From today’s perspective, there’s another important lesson here. Earth Day was a bipartisan initiative. Nelson recruited an environmentally concerned Republican Congressman to co-chair his efforts. Yes, Democrats and Republicans (at least some of them) agreed on an action plan for the environment. They were even proud of working together. Wow.
The impact of that collaboration has continued to grow. This year Earth Day had over a billion people participating from Boston to Bangalore to Barcelona in what is called the largest civic action day on earth. Even if the politicians don’t get it. The people do. But we all have plenty of room for improvement. Including in IT.
In 2008, the industry buzz was all about “green IT”. Every vendor pushed their technology to advance the green cause, primarily focused on energy efficiency. Even IBM’s Big Blue team was seen sporting green jerseys. Then green fatigue moved in, the recession hit and business survival took precedence. Even so, efficiency has continued to improve with innovations from technology vendors, including Actifio and industry organizations like the Green Grid. However, little in the trade press points to the potential benefits, savings or opportunities to improve business efficiencies that impact the bottom line.
Even though underlying IT energy and sustainability concerns that were so strong a few years ago have faded to a murmur, have the issues become less important? Have improvements made in the last few years brought the problem under control? The questions fascinate. Not only are these critical and complex challenges, addressing them has the potential to create value in multiple dimensions beyond the data center.
In his blog “An Economic View of the Environment,” Robert Stavins notes that “Global energy consumption is on a path to grow 30-50 percent over the next 25 years.” Information Technology is currently estimated to consume 10% of all the electricity produced. That’s up from 8% a few years ago. Stavins is a Professor of Business and Government at the Harvard Kennedy School as well as Director of the Harvard Environmental Economics Program. He’s also co-author of some recent research, “Assessing the Energy-Efficiency Gap” that examines questions about current attitudes and overall energy efficiency progress. The report’s co-authors are Todd D. Gerarden of Harvard and Richard Newell from Duke.
Stavins describes something called the “energy paradox,” first stated in 1994, that continues to hinder “diffusion of conservation technology.”
“Energy-efficient technologies offer considerable promise for reducing the costs and environmental damages associated with energy use, but these technologies appear not to be used by consumers and businesses to the degree that would apparently be justified, even on the basis of their own … financial net benefits.”

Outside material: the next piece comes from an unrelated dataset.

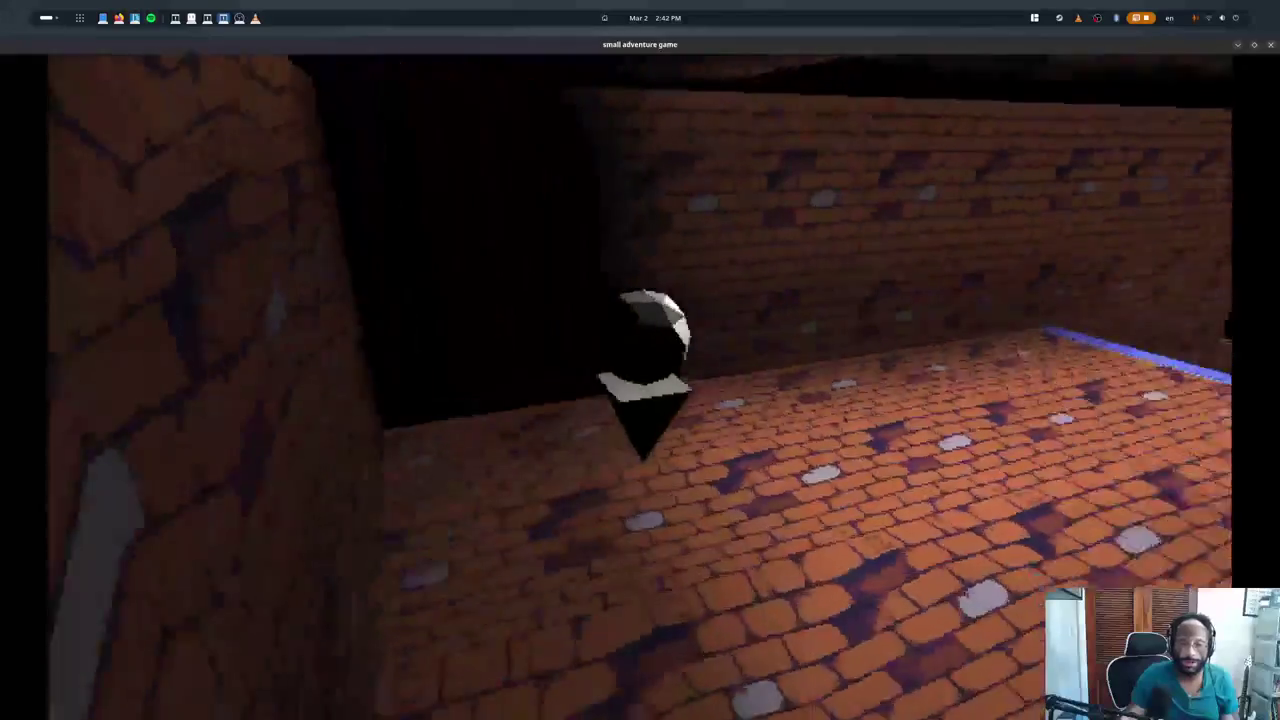
key("w")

While their new monograph doesn’t directly address IT, the research does impact our understanding of ideas and attitudes toward adoption of options under the umbrella of efficient IT. And it’s still clear that though the push for IT energy efficiency has faded, the rationale for paying attention has not.
Back to being selfish. There are creative and practical measures that can be taken. Most importantly, the fundamental efficiency ideas for business have always been about managing return on investment and cost of ownership. Consider data efficiency per square foot or dollar of cloud investment. Efficiency and sustainability are not altruistic. Businesses strives for efficiency because it makes financial sense. (Facebook saved $1.2 billion on their energy bill with more efficient servers. Data Center Knowledge, January 28, 2014. )
In the US, we are approaching the point that data centers spend more on energy than they spend on IT infrastructure. And moving toward maximum efficiency has cascading benefits. IT improvements such as data virtualization can reduce infrastructure and so consume less energy. That lowers cost and requires less space, materials, packaging, shipping, manufacturing and raw materials.
Efficient IT operations can reduce environmental impact and decrease IT expenses and drive higher business productivity. This is sustainability, not only in the environmental sense but also in the IT/business sense.